* Selected extract
....

Without a proper definition as to why a system is put into place, inconsistencies, incomplete computerized systems and feature creep gaps can all be present during system deployment. With a lack of adequately documented requirements and testing processes, businesses will find it impossible to claim to have compliant systems in place.

Achieving Continuous Compliance = Large Costs and Complications

It is more likely manufacturers will invest more time and effort in the validation process of their own bespoke on-premises application as they hold ultimate responsibility for performing qualifications after each release.

Rule assessment is a constant process. Requirements have to be continuously kept up to date throughout the lifecycle of the software system. To ensure compliance with regulation, manufacturers must establish both a lean governance structure and standard operating procedures to interpret all regulations and requirements on an organizational level, responding and acting where needed.

Validation? Just Pass Go!

Third-party, pre-validated solutions offer an alternative that reduces the compliance burden of operating a best-practice, modern labeling system. Such solutions should build and demonstrate GxP compliant processes across creation, review, print and publication of product and package labeling. The software should also align to 21CFR Part 11 regulations and GAMP 5 quality guidelines.

Considering this, three crucial areas exist that businesses must focus on when setting criteria for a validated enterprise labeling system.

First – Look to the Cloud for Validation

Rather than develop an in-house custom solution, another option is for businesses to leverage existing market software. Although there is an option to be installed “on-premise”, the software is typically delivered in a software as a service model (SaaS) and offers organizations benefits in the form of efficient validation, during both initial implementation and the ongoing system maintenance processes.

Using cloud-based software means the software provider assumes responsibility for IQ/OQ validation during each update, providing a validation-ready software system and minimizing a manufacturer’s own validation efforts and costs.

Next – Let Suppliers Take the Strain of Validation

Following validation-ready system delivery, the software supplier will have the capabilities and experience to assume responsibility for other elements of the validation process if requested. This can include overseeing the creation of a traceability matrix or the writing of test scripts for user acceptance testing (UAT).

....

* Dataset records
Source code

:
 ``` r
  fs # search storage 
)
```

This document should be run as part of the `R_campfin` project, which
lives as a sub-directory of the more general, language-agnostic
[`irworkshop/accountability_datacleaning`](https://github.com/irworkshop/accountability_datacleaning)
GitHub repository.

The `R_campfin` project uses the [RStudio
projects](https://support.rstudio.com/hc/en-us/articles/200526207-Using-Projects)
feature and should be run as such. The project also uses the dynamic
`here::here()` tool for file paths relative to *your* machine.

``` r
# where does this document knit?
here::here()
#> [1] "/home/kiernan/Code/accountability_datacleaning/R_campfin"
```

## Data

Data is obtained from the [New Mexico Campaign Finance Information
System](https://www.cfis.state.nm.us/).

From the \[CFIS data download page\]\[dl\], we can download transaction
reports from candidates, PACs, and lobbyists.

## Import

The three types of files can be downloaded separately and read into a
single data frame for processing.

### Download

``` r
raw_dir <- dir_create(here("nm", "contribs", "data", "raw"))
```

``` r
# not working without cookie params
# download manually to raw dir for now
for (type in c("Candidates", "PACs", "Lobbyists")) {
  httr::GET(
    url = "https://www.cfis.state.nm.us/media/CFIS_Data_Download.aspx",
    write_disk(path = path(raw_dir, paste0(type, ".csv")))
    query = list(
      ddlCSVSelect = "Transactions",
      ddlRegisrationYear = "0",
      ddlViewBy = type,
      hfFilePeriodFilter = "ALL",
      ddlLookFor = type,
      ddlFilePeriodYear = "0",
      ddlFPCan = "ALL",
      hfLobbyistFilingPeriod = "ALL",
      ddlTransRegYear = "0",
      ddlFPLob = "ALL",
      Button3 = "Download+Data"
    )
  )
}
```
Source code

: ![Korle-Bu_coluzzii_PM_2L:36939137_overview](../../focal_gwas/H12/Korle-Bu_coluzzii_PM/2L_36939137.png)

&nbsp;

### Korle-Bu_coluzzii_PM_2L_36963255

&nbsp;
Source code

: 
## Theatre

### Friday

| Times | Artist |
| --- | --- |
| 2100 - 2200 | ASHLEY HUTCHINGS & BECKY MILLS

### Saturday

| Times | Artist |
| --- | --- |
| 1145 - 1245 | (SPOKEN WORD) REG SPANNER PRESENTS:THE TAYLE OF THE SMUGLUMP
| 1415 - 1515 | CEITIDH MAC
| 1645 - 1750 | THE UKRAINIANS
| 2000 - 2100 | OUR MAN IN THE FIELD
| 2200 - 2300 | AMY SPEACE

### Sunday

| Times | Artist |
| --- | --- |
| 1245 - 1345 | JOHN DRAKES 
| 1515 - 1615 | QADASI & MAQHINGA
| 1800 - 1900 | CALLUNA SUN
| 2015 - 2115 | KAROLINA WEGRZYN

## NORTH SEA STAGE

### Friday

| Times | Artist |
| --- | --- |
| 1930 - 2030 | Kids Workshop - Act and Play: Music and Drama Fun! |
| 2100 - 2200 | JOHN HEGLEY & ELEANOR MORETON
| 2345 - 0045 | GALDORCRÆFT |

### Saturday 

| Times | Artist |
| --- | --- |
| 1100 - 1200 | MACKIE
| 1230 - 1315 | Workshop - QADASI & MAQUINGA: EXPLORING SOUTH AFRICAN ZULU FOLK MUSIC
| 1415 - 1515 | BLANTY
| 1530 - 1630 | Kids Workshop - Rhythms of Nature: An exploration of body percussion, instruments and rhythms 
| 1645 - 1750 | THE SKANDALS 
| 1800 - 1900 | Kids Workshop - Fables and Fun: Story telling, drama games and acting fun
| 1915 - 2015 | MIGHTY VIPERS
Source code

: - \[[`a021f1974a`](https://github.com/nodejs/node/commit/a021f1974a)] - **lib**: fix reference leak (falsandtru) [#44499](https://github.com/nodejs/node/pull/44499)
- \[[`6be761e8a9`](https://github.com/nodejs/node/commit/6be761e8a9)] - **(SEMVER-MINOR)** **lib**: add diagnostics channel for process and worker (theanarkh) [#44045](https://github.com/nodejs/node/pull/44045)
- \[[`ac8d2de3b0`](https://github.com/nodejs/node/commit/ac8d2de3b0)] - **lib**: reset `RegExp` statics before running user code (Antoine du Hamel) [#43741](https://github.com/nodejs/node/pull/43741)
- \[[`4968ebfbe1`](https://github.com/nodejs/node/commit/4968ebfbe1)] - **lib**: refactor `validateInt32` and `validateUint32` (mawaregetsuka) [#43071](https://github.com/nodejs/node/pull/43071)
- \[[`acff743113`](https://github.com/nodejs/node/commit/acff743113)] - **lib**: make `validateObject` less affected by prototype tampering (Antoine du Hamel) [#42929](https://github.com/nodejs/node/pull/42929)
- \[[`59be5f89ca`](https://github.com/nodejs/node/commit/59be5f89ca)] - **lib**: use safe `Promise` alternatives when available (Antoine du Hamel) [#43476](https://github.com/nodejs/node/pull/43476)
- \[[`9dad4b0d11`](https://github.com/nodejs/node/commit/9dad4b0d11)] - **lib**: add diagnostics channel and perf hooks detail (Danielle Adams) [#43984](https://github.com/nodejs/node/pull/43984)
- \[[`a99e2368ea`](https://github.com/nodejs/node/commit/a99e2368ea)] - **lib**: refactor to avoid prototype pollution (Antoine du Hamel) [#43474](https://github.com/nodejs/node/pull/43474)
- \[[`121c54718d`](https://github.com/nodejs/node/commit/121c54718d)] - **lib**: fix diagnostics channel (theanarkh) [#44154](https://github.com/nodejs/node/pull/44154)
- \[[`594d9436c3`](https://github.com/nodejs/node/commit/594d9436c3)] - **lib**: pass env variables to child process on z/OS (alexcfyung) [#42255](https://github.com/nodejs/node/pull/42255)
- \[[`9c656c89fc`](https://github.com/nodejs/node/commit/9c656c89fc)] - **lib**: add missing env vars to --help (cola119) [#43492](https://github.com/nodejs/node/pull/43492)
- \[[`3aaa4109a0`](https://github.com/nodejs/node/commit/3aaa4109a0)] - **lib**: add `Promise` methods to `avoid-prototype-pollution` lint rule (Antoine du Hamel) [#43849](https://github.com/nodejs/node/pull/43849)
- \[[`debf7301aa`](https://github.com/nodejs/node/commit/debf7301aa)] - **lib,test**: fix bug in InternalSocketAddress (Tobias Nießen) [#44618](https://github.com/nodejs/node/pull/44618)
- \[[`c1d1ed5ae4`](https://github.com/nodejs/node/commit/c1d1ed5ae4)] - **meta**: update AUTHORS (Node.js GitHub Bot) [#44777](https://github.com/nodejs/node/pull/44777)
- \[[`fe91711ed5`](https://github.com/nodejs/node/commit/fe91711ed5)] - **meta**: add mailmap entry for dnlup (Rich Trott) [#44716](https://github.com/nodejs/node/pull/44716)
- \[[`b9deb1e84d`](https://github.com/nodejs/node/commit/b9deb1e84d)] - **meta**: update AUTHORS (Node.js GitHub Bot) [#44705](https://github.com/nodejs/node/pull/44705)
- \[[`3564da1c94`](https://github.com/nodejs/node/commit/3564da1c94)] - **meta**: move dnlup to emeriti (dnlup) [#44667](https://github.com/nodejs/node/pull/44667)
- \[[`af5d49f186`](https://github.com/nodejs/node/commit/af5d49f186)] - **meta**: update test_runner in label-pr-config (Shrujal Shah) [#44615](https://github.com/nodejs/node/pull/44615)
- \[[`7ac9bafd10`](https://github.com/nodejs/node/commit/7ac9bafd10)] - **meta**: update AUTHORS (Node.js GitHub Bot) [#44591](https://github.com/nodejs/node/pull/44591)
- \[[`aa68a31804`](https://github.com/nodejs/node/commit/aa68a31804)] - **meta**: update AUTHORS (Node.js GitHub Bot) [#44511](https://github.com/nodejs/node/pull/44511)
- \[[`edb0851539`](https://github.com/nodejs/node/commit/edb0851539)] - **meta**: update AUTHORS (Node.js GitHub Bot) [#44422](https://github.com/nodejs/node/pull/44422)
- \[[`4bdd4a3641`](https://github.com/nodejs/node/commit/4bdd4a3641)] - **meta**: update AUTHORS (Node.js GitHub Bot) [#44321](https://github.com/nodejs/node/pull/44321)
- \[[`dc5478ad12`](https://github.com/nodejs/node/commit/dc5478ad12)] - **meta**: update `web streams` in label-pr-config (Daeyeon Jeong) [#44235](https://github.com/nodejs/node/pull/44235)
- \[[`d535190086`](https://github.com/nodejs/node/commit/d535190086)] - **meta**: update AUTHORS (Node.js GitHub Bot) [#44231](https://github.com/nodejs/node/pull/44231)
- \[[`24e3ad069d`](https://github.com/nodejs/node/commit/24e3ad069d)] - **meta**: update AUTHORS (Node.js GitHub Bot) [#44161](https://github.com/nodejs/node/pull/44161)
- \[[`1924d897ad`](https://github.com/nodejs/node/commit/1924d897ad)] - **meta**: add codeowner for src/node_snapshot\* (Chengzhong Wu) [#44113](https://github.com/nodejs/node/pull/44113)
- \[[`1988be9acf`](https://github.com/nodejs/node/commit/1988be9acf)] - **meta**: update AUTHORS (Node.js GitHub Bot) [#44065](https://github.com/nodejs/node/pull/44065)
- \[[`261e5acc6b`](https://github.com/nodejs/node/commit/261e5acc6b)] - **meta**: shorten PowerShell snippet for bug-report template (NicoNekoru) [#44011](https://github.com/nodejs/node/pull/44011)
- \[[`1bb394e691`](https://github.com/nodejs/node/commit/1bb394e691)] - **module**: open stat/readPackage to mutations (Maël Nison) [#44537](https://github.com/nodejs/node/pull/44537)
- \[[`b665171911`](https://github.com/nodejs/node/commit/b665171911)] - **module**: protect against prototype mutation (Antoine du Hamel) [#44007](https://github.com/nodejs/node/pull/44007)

....

* Requirement A
Answer these questions from the text on labeling system validation:
(i) Which regulations and quality guidelines should the software align to?
(ii) With cloud-based software, who takes on responsibility for IQ/OQ validation during each update?
(iii) What two validation elements does the text give as examples of work a supplier can oversee on request?
* Requirement B
Decide whether each statement agrees with the text on labeling system validation:
(i) Existing market software is typically delivered in a SaaS model.
(ii) Requirements need updating only at the start of a software system's lifecycle.
(iii) The text names four crucial areas for setting criteria for a validated enterprise labeling system.
* Requirement C
Proceed with the text on labeling system validation from the point where it stops.

* Output A
(i) 21CFR Part 11 regulations and GAMP 5 quality guidelines.
(ii) The software provider.
(iii) Creating a traceability matrix and writing test scripts for user acceptance testing (UAT).

* Output B
(i) Yes: "the software is typically delivered in a software as a service model (SaaS)"
(ii) No: "Requirements have to be continuously kept up to date throughout the lifecycle of the software system."
(iii) No: "three crucial areas exist that businesses must focus on"

* Output C
Outsourcing a large portion of these activities to the supplier is a strong option, leaving the UAT execution as the only aspect to be completed by the manufacturer.

Aligning Industry Regulations Affords Compliance Collaboration and Expertise

A trusted software partner, with in-house experts in GxP and GAMP 5 who train to stay up to date with the latest guidelines and best practices, can bring industry-wide compliance knowledge and expertise to a manufacturer. This means medical device and pharmaceutical manufacturers can, despite their own unique requirements and processes, tackle common challenges and scenarios their software provider previously encountered.

This co-operation enables a partner to collaborate with the manufacturer directly, consulting on how label changes can affect compliance moving ahead and discussing the steps needed to ensure any new process adheres to best practices.

Finally – Effective Partnerships Deliver Validated Platforms Ready for the Future

The pace of technology change in combination with ever-changing manufacturing processes makes adherence to GxP and GAMP 5 regulations in the medical device and pharmaceutical industries a constant task—one that swiftly becomes unsustainable when manufacturers weigh the compliance pros and cons of deploying a bespoke, on-premises enterprise labeling system.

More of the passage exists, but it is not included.